L’UICN est en train d’emprunter un tournant décisif dans l’inclusion des peuples autochtones et la participation des jeunes, mais l’intégration de ces derniers reste néanmoins limitée.  En effet, la jeunesse reste absente des sphères de pouvoir et de décision. Le Congrès mondial de la Nature a invité plus de membres considérés comme « jeunes » (de 15 à 35 ans). Cependant, beaucoup n’ont pas les moyens de devenir membre, de se rendre à un tel événement ou d’obtenir un visa. Certains n’ont également pas l’éducation et le capital culturel leur permettant d’être parfaitement intégrés dans un Congrès où seules les trois langues officielles sont l’anglais, le français et l’espagnol. Faute de réels moyens déployés pour leur venue, beaucoup de jeunes manquent donc à l’appel. De manière générale, peu d’organisations non gouvernementales de jeunes ont les moyens d’adhérer au plus vaste réseau mondial de protection de l’environnement car l’UICN fixe des coûts d’adhésion trop onéreux.

Parler des jeunes c’est bien, les intégrer c’est mieux 

À l’UICN, les perspectives d’inclusion de la jeunesse apparaissent néanmoins favorables dans un futur proche. La nouvelle Présidente de l’UICN, Razan Al Mubarak, semble déterminée à amplifier la voix de la jeunesse au sein de l’organisation et une nouvelle stratégie de la jeunesse de l’UICN doit se finaliser avant le 31 décembre 2021.  Elle s’appuiera sur le bilan et les résultats du Sommet mondial de la jeunesse. Un Comité consultatif de la jeunesse devrait également être constitué pour soutenir la mise en œuvre de cette nouvelle stratégie, ainsi qu’une équipe au sein du Secrétariat de l’UICN dont le mandat portera exclusivement sur l’engagement des jeunes.

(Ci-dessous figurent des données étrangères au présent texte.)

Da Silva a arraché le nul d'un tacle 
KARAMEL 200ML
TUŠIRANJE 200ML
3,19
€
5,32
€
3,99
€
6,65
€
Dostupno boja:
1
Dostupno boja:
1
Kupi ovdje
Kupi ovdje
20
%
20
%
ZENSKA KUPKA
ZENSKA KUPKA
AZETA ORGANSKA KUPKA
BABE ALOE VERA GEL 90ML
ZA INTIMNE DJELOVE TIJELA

Cependant, la jeunesse ne sera totalement intégrée que lorsqu’elle aura sa place au sein des comités et des équipes traitant justement de leur propre engagement en matière environnementale. Le temps est venu de laisser une place politique et diplomatique aux nouvelles générations directement concernées par les décisions prises en leur nom. Le conflit intergénérationnel pourra également se résoudre par l’instauration d’une relation de confiance et d’horizontalité entre les générations. Les jeunes sont dotés d’expertises variées et devraient avoir un droit de regard sur toutes les mesures prises concernant leur avenir.

Pour que les jeunes aient voix au chapitre, il faut donc qu’ils soient réellement présents sur la scène internationale et participent activement aux décisions environnementales. L’UICN pourrait aller encore plus loin en envisageant la création d’une délégation de la jeunesse, aux côtés des Etats, des organisations non gouvernementales et des peuples autochtones, et bientôt des collectivités territoriales. Cela pourrait leur permettre de prendre part aux négociations et aux votes des motions afin de rehausser l’ambition en matière climatique et environnementale.

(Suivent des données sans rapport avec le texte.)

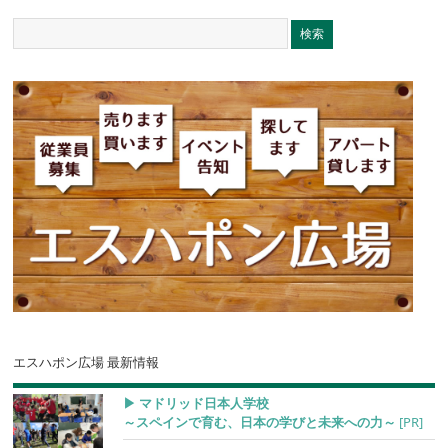
エスハポン広場 最新情報
▶︎ マドリッド日本人学校
～スペインで育む、日本の学びと未来への力～
[PR]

Pour finir, au sein de l’UICN mais aussi de la communauté internationale, les jeunes ne doivent plus être perçus comme un tout homogène mais s’illustrer, à l’intérieur du groupe, par leur hétérogénéité. Chaque jeune, par son expertise, son origine, sa culture, son mode de vie, sa personnalité et son histoire doit pouvoir contribuer à la co-construction du monde de demain, en prenant part aux décisions qui auront un impact sur leur vie et sur celle des générations futures.

Les analyses et propos présentés dans cet article n'engagent que son auteur. Delphine Blanchard est étudiante au sein du master Générations futures et transition à l'Institut d'études politiques de Rennes.